Input data:

Segment Open

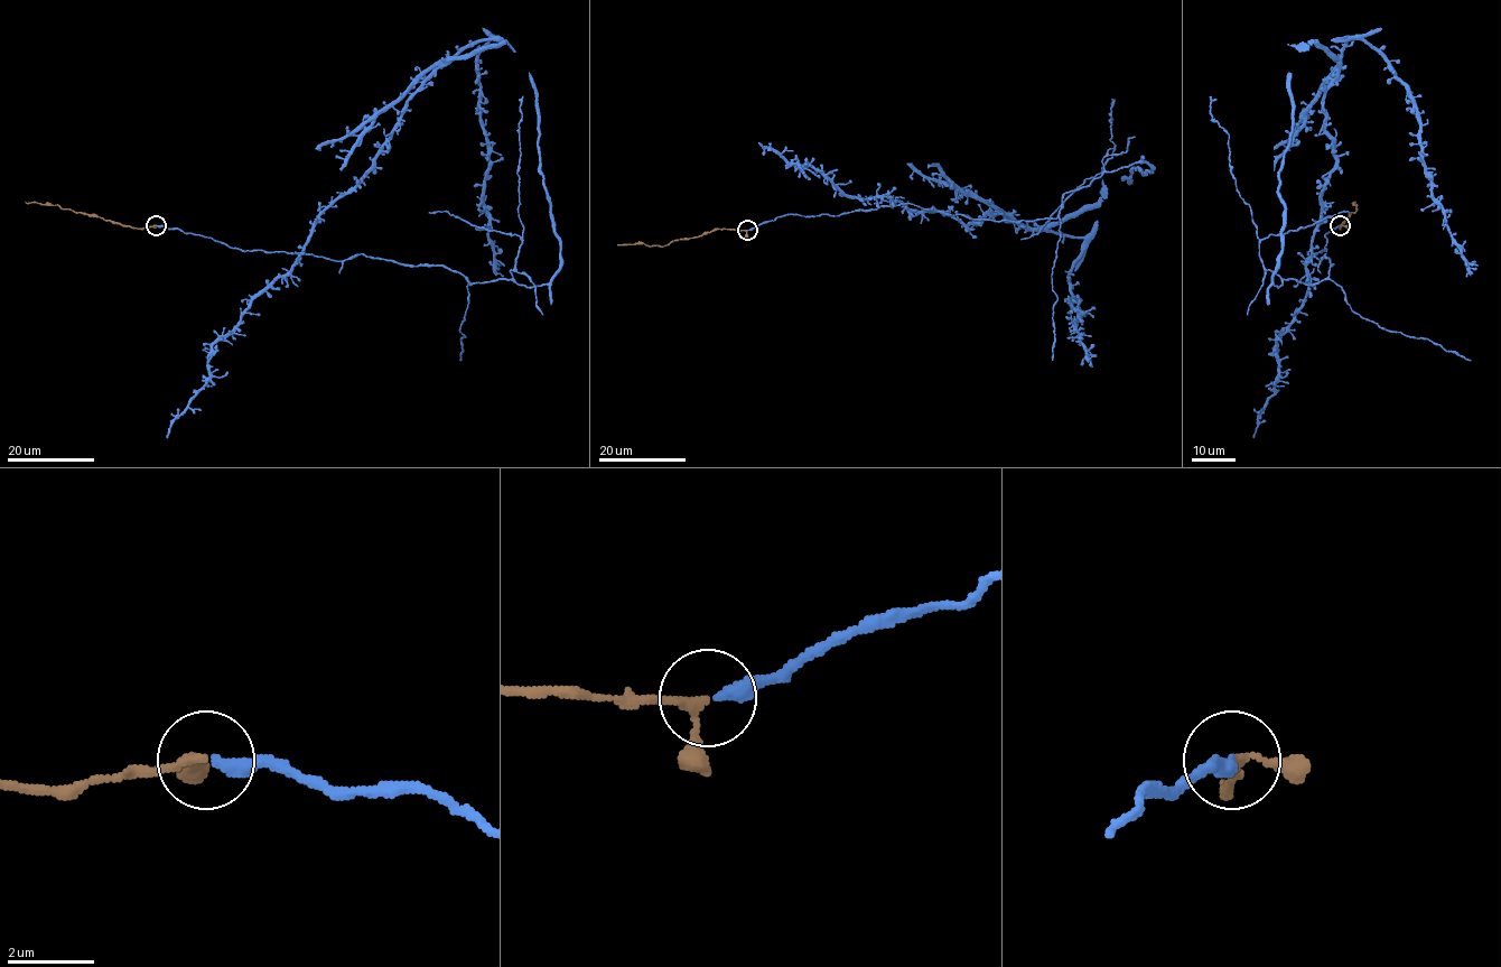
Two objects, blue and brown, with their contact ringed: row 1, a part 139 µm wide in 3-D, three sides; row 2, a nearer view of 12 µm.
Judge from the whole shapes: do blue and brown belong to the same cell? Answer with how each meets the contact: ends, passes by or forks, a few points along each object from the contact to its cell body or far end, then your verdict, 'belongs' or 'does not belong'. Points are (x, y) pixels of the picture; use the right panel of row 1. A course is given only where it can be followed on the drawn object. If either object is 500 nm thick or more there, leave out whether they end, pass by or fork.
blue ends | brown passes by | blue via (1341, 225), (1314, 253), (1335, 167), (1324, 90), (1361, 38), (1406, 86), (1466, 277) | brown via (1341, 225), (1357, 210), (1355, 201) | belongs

Segment Closed
Segment Open

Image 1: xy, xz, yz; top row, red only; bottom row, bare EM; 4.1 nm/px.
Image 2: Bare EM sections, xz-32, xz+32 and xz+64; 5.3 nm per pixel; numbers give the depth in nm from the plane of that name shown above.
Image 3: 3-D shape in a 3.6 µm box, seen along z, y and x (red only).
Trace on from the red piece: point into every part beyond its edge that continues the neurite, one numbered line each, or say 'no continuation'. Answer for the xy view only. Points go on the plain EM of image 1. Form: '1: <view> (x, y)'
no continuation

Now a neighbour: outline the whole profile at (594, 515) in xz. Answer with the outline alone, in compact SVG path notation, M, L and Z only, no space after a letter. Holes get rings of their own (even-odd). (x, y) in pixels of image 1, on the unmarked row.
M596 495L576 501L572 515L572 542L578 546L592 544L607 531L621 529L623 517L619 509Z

Segment Closed

Problem requirements:
Produce only the lines from the line containing "Image 1: xy, xz, yz;" through the line containing "Image 3: 3-D", inclusive of both, exactly as they stand in the entries above.

Answer for the task:
Image 1: xy, xz, yz; top row, red only; bottom row, bare EM; 4.1 nm/px.
Image 2: Bare EM sections, xz-32, xz+32 and xz+64; 5.3 nm per pixel; numbers give the depth in nm from the plane of that name shown above.
Image 3: 3-D shape in a 3.6 µm box, seen along z, y and x (red only).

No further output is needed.